The Commission lodged a new action against Italy in November 2009 for still failing to comply with the previous judgment instructing Italy to recover the aid. For this reason the Commission asked the Court to impose a penalty on Italy. In November 2011, the Court of Justice [in case C-496/09] concluded that it was indeed appropriate to impose on Italy a periodic penalty until recovery was completed. The penalty was to be calculated every six months as a percentage of the aid that remained unrecovered multiplied by the basic amount of EUR 30 million [i.e. penalty = EUR 30 million x (outstanding aid/total amount of aid)].
In its judgment in case C-496/09, the Court of Justice took into account the amount of penalty proposed by the Commission. The Commission, referring to the method of calculation set out in its Communication SEC (2005) 1658 of 13 December 2005 [updated by Communication SEC (2010) 923 of 20 July 2010], proposed a daily penalty of EUR 244,800. It arrived at that amount by multiplying a basic flat-rate of EUR 600 [that applies to all Member States] with a coefficient of 8 for the seriousness of the infringement, a coefficient of 3 for the duration of the infringement and factor n of 17 for the size of the Italian economy [244,800 = 600 x 8 x 3 x 17]. A daily rate of EUR 244,800 over a period of six months [i.e. 180 days] leads to an amount of EUR 44.1 million. However, the Court of Justice reduced it to EUR 30 million.

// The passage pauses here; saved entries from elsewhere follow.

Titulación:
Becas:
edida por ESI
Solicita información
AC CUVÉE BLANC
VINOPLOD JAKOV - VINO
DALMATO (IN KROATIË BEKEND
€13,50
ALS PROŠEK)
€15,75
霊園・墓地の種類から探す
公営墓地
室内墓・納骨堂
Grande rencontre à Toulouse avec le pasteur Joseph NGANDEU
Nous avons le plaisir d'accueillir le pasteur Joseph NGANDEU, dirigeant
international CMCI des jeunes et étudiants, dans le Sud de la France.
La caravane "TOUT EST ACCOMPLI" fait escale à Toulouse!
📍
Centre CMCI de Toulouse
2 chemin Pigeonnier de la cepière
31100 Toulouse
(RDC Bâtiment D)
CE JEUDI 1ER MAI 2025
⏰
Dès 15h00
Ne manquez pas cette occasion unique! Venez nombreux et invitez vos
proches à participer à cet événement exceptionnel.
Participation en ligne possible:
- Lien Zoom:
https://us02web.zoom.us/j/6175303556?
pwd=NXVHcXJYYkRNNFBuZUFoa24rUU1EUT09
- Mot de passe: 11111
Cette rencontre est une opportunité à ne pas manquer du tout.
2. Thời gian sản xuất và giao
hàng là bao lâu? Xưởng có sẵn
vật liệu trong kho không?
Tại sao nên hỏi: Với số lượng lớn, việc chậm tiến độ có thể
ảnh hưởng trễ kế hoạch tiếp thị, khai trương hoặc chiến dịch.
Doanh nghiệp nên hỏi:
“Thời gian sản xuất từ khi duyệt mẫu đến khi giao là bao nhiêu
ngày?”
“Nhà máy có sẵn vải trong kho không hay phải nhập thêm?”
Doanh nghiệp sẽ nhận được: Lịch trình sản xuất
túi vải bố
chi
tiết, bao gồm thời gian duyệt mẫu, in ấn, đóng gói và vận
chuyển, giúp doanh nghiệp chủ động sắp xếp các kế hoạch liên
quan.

Since there was aid that was still outstanding, the Commission ordered Italy in March 2013 to pay an amount of EUR 16.5 million [this implies that about half of the initial aid of EUR 500 million had not been recovered]. On its part, Italy contested that amount on the grounds that many of the aid recipients were involved in insolvency proceedings, that the Italian government had acted in due diligence to register claims against them and that it could not conclude the recovery of the incompatible aid as long as the insolvency proceedings were not completed.
The General Court rejected this argument because the only valid reason that can be invoked for non-recovery is “absolute impossibility” [paragraph 55]. Furthermore, the Court noted that the fact that a beneficiary is insolvent or subject to bankruptcy proceedings does not affect its obligation to repay the incompatible aid [paragraph 56].
The General Court observed that insolvency proceedings do not always result in the closure of companies. They may also aim to achieve the continuation of their activities once their debts are settled or written off. The Court went on to specify that registering a claim against the recipient of incompatible aid is not enough unless the Member State concerned can prove that the company in question is the subject of bankruptcy proceedings intended to lead to its liquidation, that is to say to the cessation of its activities rather than their continuation, and that the Member State is likely to cause the closure of the company if it fails to pay back the full amount of aid. [paragraph 61]
It has been long understood that it is not sufficient for Member States to claim absolute impossibility but must prove that it is indeed impossible to recover the aid after they have tried every possible option. But how can they prove that they have exhausted all possible options? This judgment provides an answer in a roundabout way. If the complete amount of the incompatible aid is not recovered, then the only option left to Member States is to drive to bankruptcy or achieve the closure of the recipient of incompatible aid which is still outstanding. Any other option that would leave the recipient in operation would not be acceptable under EU law because the remaining incompatible aid would continue to cause an undue distortion to competition.